Personal Finance
3 essential financial moves in your 30s and 40s
Create the guardrails that will build security and protect loved ones
In your 30s and 40s making smart money decisions requires deft juggling skills. These are typically years when your income is growing as you enter your career sweet spot. At the same time, you may be settling into family life with a partner and kids, developments that can pull you in a gazillion expensive directions.
How you deploy your growing income over the next few decades is going to play an outsize role in your security in retirement. This is the period in which a few bad money habits can make a mess of things down the line.
Avoiding that fate is not super complicated. Committing to just three core strategies in your 30s and 40s will set you up for long-term success.
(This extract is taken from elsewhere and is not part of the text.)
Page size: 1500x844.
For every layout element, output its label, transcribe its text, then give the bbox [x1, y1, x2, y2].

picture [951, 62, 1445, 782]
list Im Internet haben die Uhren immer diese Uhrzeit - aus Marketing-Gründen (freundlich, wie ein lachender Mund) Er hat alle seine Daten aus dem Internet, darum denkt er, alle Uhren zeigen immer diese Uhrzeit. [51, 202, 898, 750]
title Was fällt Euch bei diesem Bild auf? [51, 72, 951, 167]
Create a defense against lifestyle creep
Making more money as your career progresses is wonderful — and hard earned! — but can become a trap if you spend a lot more, too. You buy the nicer car, because you can. You take more vacations, or more expensive ones, because you can. You expand the dining-out budget because you can, upgrade your wine and spirits of choice.
You’re not really giving much thought to the consequence of spending more: saving less. Which in the moment won’t feel like an issue, but just wait until you cross the rubicon of 50 and start wondering how you’ll pay for the kids’ (who you’ve maybe even yet to have) college. Or your retirement.
To avoid lifestyle creep, make sure that a big chunk of your rising income is earmarked for long-term goals. Every raise or bonus, save a set percentage. Maybe it’s 50%, maybe it’s 80%. Then knock yourself out with what’s left.
Let’s say you get a $10,000 raise. With an 80/20 division, $8,000 goes to long-term goals. Retirement, paying down your student loans, or adding to the home-down-payment savings account you’ve been adding to. The remaining $2,000 is yours to spend. On whatever.
The right house for your financial goals
How much you spend on a house will play an outsize role in your financial life for decades. Before you follow the crowd and take out a 30-year fixed rate mortgage, consider how a 15-year mortgage might fit. If you have toddlers, you could be mortgage-free before they head to college, which gives you a big chunk of monthly cash flow you could use to help pay for college.
You emerge in your 50s with a house paid off and neither you nor your kids are saddled with high college loan debt. (Or take the 30-year mortgage and then use a portion of every pay bump to pay it down faster.)
Size also matters. Opting for a three-bedroom rather than a four-bedroom can end up being more than $500,000 in extra retirement savings if you invest the savings from a smaller mortgage.
And if you expect to work remotely, it’s worth exploring markets that are most affordable for first-time buyers.
Be kid smart
Of course you want to provide everything for your kids. But that thought tends to blind parents. Shortchanging your own future can end up ricocheting back on the kids. If you over-prioritize spending on kids, you increase the risk you won’t be able to retire with security. And down the line, your adult kids may need to step in with financial support. How’s that giving them everything?
Think you’ll make it all work out by turbocharging your retirement savings in your late 50s when they're out of the house? Or that you’ll keep working into your 70s? Look, those may be options, but research has found that workers in their 50s are prone to layoffs and rarely ever find another job that pays as well. If your plan requires a series of dominoes to fall exactly as you want, that’s risky.
So, calibrate your budget so you can continue to save for retirement while raising a family. And take a clear-eyed look at actual spending on kids. A survey found that one in five households is shelling out $500 a month (per kid) on afterschool sports. More than half of families surveyed spend between $100 and $500 a month.
Once college discussions begin, know there are plenty of great educations to be had at schools where the net price for a family does not require gobs of debt. Details for a financially smart college strategy.
The child-raising expense you should never scrimp on is term life insurance. To not have term life insurance is, well, dangerous parenting. Good news. It’s cheap.
And if you’re the type who really likes to plan ahead, consider creating a financial plan for your 50s and 60s — now.